By Korie Marshall
A new Tete Jaune cemetery is one step closer, and could potentially be open by fall 2016.
A zoning bylaw amendment was passed at the Regional District of Fraser-Fort George’s Board meeting last week, meeting one of the conditions for a Crown land grant for a new site on Carr Road. No concerns or opposition were raised at a public hearing for the rezoning held last month in Tete Jaune.
Dannielle Alan, Area H representative on the Board, said the public hearing in August went well, with some good questions and answers raised. After the board meeting, she noted it will help take some of the pressure off the Valemount cemetery, which is substantially smaller and nearing full capacity. It also allows Tete Jaune residents to be buried in their community, just as generations of their family.
“The residents of Tete Jaune are incredibly happy (with this cemetery). They have been afraid to die,” said Alan.
The community has been without a cemetery for about 15 years, when the new owners of the private property on which the old cemetery sat didn’t want it used any longer. In 2005, Regional District staff started working with a local steering committee on creating a new cemetery. Residents voted in favour of funding the cemetery through local property taxes in 2012.
“I am awaiting a chance to purchase space in the cemetery if the proposal continues further,” said local resident Morag Telfer in a letter submitted for the public hearing. “I cannot be buried in the Jasper Town cemetery because of their regulations and the Valemount Cemetery looks awfully full, so I hope the meeting will be positive.”
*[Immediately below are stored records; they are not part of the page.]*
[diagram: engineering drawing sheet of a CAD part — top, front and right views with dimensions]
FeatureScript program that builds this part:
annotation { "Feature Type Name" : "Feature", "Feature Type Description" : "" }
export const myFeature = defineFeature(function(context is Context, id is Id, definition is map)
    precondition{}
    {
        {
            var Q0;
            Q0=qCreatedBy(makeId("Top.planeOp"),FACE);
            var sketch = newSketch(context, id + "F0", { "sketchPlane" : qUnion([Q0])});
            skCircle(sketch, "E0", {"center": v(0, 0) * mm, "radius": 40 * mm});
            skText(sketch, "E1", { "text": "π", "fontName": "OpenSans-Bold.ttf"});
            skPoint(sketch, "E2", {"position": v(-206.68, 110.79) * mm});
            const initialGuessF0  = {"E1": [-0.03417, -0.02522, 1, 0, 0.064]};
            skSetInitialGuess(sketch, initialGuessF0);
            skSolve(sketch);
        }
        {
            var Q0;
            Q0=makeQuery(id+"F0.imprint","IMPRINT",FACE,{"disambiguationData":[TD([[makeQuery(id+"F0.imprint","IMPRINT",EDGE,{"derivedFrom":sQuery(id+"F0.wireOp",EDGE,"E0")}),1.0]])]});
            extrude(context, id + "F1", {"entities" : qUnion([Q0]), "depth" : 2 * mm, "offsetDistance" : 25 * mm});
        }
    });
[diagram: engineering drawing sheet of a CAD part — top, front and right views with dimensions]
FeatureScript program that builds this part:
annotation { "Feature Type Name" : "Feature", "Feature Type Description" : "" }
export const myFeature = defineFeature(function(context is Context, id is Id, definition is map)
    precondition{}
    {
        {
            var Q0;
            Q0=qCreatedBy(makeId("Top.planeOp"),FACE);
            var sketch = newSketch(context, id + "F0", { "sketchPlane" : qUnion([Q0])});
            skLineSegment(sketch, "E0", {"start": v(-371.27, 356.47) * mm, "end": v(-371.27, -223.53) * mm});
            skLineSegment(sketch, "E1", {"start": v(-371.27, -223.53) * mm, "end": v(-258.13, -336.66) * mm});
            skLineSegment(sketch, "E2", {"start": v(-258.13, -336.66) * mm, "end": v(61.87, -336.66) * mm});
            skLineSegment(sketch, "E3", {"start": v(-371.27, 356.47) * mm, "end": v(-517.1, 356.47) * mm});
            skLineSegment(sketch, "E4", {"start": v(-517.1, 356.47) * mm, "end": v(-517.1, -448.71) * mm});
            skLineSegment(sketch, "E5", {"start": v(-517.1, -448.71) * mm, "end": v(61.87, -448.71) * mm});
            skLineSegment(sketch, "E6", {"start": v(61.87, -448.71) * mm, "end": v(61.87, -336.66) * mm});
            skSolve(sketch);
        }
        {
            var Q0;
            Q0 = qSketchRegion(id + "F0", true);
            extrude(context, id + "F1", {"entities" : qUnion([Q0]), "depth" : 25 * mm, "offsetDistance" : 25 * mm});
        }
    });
Working with the provincial government, staff identified a suitable location for a new cemetery on Carr Road, which used to be a vibrant part of Tete Jaune before the bridge over the Fraser River washed out. The site is less than a 10 minute drive from the Tete Jaune Hall, and is accessed from Highway 16, just west of the junction with Highway 5.
The Regional district was offered a Crown grant for the property in February 2014, with some conditions. The 3.4 acre parcel was excluded from the Agricultural Land Reserve in April 2015, and with this zoning change approved, the project is just two steps away from construction. The property still needs to be surveyed and the paper work forwarded to the Ministry of Forest, Lands and Natural Resource Operations to have the property ownership transferred. A final step before construction will be a Certificate of Public Interest process through the Consumer Protection Branch, required for all cemeteries under the provincial Cremation, Interment and Funeral Services Act.
A staff report to the board for last week’s meeting says the cemetery will be sized for 150 full body plots, developed 50 at a time. The layout is spacious and especially with the growing popularity of cremation, which uses less land, the new cemetery is expected to last well over 100 years. A hopeful timeline is that construction could start in this summer, with the cemetery operating in fall 2016.